What I have done in this tutorial is to carefully test the responses of as many different browser engines as I could, and put together something that works in as many of them as possible. Where possible, I will rely on the standards compliant version, and only fall back to the alternatives if a standards compliant technique cannot be used.

Although the W3C DOM makes it possible to access any object using a standard DOM structure, the older approaches are still possible, and widely used on the Web. These older approaches will be covered first in this tutorial, as it is necessary to know them when dealing with code that is designed to work in all possible browsers, including the older ones.

Object hierarchy

To reference items (objects) on the page, refer to an object structure or hierarchy. The topmost object is usually 'document' and the next will be different depending on the document structure. Most elements (HTML tags) cannot be referenced in all 4th generation browsers. Those that can are:

In most browsers, these components will be available to scripts immediately after they have been written. If being written by script, they should be available immediately, but in some older browsers they may not be available until that script has completed executing (after the </script> tag). In some more poorly written old browsers, these document components will only be available after the document has loaded.

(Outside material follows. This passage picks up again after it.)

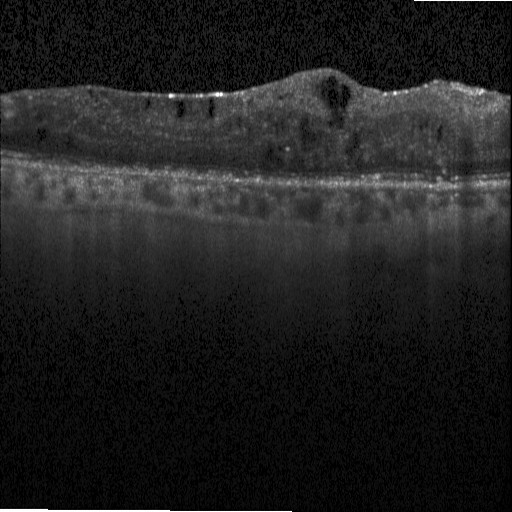 Retinal OCT cross-section. Diabetic macular edema.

You can detect when the document has loaded using the window.onload event (which can also be written in HTML as <body onload= ...). Strangely, older Gecko browsers (Mozilla/Firefox 1/Netscape 6+) will need at least one non-entity character to be written between the element's opening tag and the script, even if the element is an image, or the element will not be available to script until after the page loads.

There are a few others elements that can be referenced. For a list of objects, properties, collections and methods, refer to the section on The JavaScript object. In 5th generation browsers (the vast majority of browsers in use today), all elements can be rederenced using the DOM. This will be covered in later sections.

I have written a generic referencing function that can be used to reference all document components that can be referenced (except links), but I suggest you work through the next few sections of the tutorial first instead of taking a shortcut. You might actually understand what I am doing, instead of blindly using my code without knowing how it works.

Avoiding referencing conflicts

Remember that all names in JavaScript are case sensitive. Names must begin with a-z or A-Z or _ and may only contain the characters a-z, A-Z, 0-9 and _. The convention is to use names that describe the object. If the name is made up of more than one word, there should never be a space between the words and it is not usual to have an underscore ( _ ) between the words. The usual practice is to capitalise the first letter of all words except the first.

For example, I have a variable that I will be using to store some text about me. I decide the best name is 'text about me' and I must remove the spaces and capitalise the first letters of all words except the first. Therefore, the variable name becomes 'textAboutMe'.

In order to avoid referencing conflicts, you must make sure that no two JavaScript objects or document elements are given the same name (except inputs - see the next section).

When choosing names for variables, functions and both names and IDs of HTML elements, there is a set of reserved words which you must not use, regardless of the case. These are: abstract, arguments, boolean, break, byte, case, catch, char, class, const, continue, debugger, default, delete, do, double, else, enum, export, extends, false, final, finally, float, for, function, goto, if, implements, import, in, instanceof, int, interface, long, native, new, null, package, private, protected, public, return, short, static, super, switch, synchronized, this, throw, throws, transient, true, try, typeof, var, void, volatile, while, with.

In addition, it is generally a good idea not to use names that conflict with the names of existing properties or methods of the global/window object (unless you really want to overwrite them). See the section on The JavaScript object for more details.